Everyone except your friend may consider the whole question of getting the perfect blue dye for ribbons to be trivial. So, is your friend’s finding meaningful?
Unless you know (and buy into) the entire set of assumptions, risk settings, and decision framing, the only meaning here is that you know which dye your friend will be using next week.
Does it mean the other dye from the cheaper supplier is of lower quality? Certainly not.
Your friend’s decision setup had nothing to do with the question of dye quality, so their conclusions don’t cover that topic.
Unfortunately, the leap from your friend’s question (“Should I abort my planned move to Supplier B’s cheaper blue dye?”) to a gossip blogger’s hot take (“Supplier B makes bad quality dye, according to science!!!”) is exactly the kind of feebleminded data illiteracy that makes us statisticians want to punch something.
It’s exactly the kind of feebleminded data illiteracy that makes us statisticians want to punch something.
Should you avoid the cheaper dye?
How about if you’re in the blue ribbon business too — should you be convinced that the cheaper dye is no good? Not necessarily.

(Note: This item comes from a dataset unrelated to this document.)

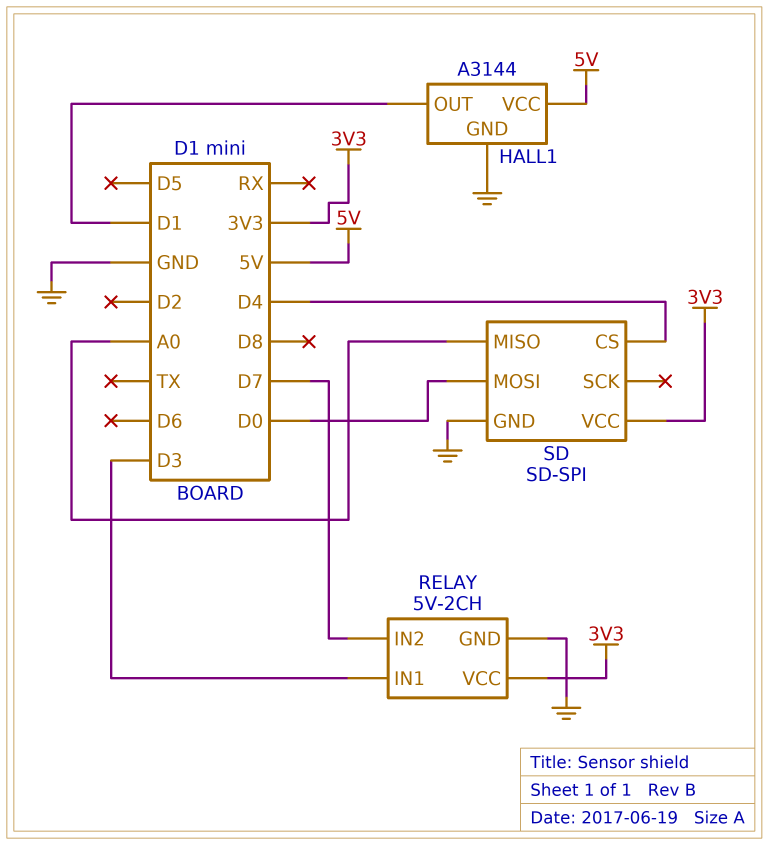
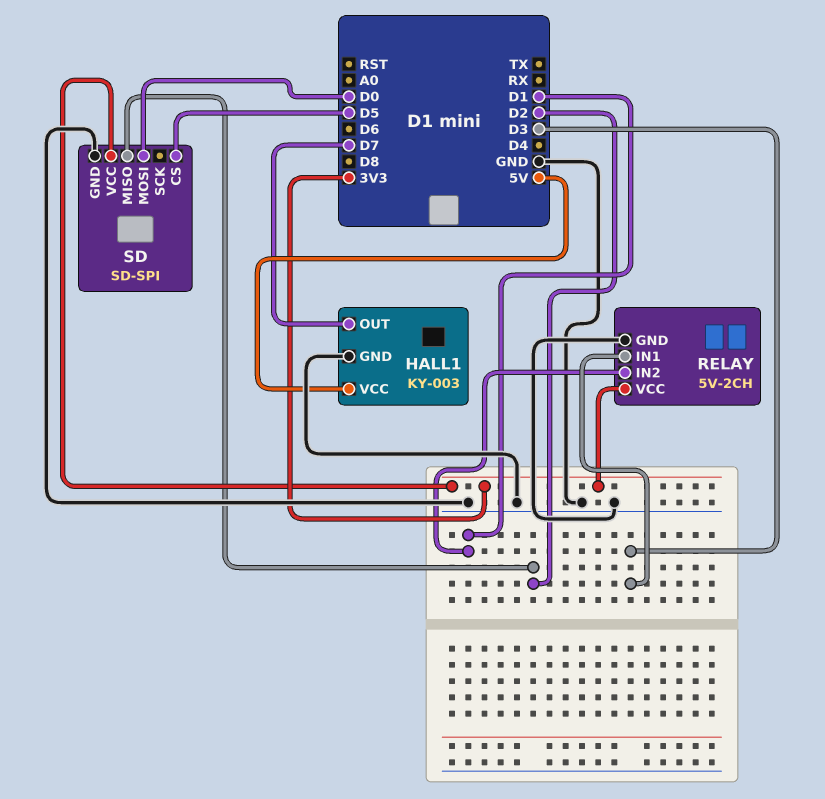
HALL1: A3144 -> KY-003
HALL1 pin OUT: D1 -> D7
RELAY pin IN2: D7 -> D1
SD pin CS: D4 -> D5
SD pin MISO: A0 -> D2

You might not buy into the assumptions your friend made about the population of dye (maybe they assumed zero variance for all bottles of dye and only tested one, which might have been a bad batch) and/or you might have different tolerance for statistical risks and/or your wouldn’t frame your own decision about dye suppliers the same way, so their findings might have nothing to do with you.
Good questions come from possibilities that make you curious about probabilities.
However, you are welcome to consume your friend’s findings from an analytics perspective… as long as you don’t take them too seriously. There’s plenty of inspiration you could take from other people’s work to help you ask better questions and structure your own approach to decision-making. After all, good questions don’t arrive out of nowhere. They come from possibilities that make you curious about probabilities. You need to have some exposure to what might be possible in order to start asking those good questions. If your friend’s findings make you curious and blue dye is a big deal in your life, you might perhaps be inspired to do your own testing. If not, well, isn’t that what noise cancelling headphones are for?
If you had fun here and you’re looking for an entire applied AI course designed to be fun for beginners and experts alike, here’s the one I made for your amusement:
Here are some of my favorite 10 minute walkthroughs:
While “statistically significant” sounds like a cousin of “important” or “meaningful” …it isn’t. Unfortunately, the term is often abused in precisely this way. This is a trap.
- Statistically significant = someone was surprised by something.
- Significant = sufficiently great or important to be worthy of attention; noteworthy.
Please don’t confuse a piece of dry statistical jargon with the poetry of a word that means something entirely different.
Welcome to statistics, where The Answer is p = 0.042 but you don’t know what the question was.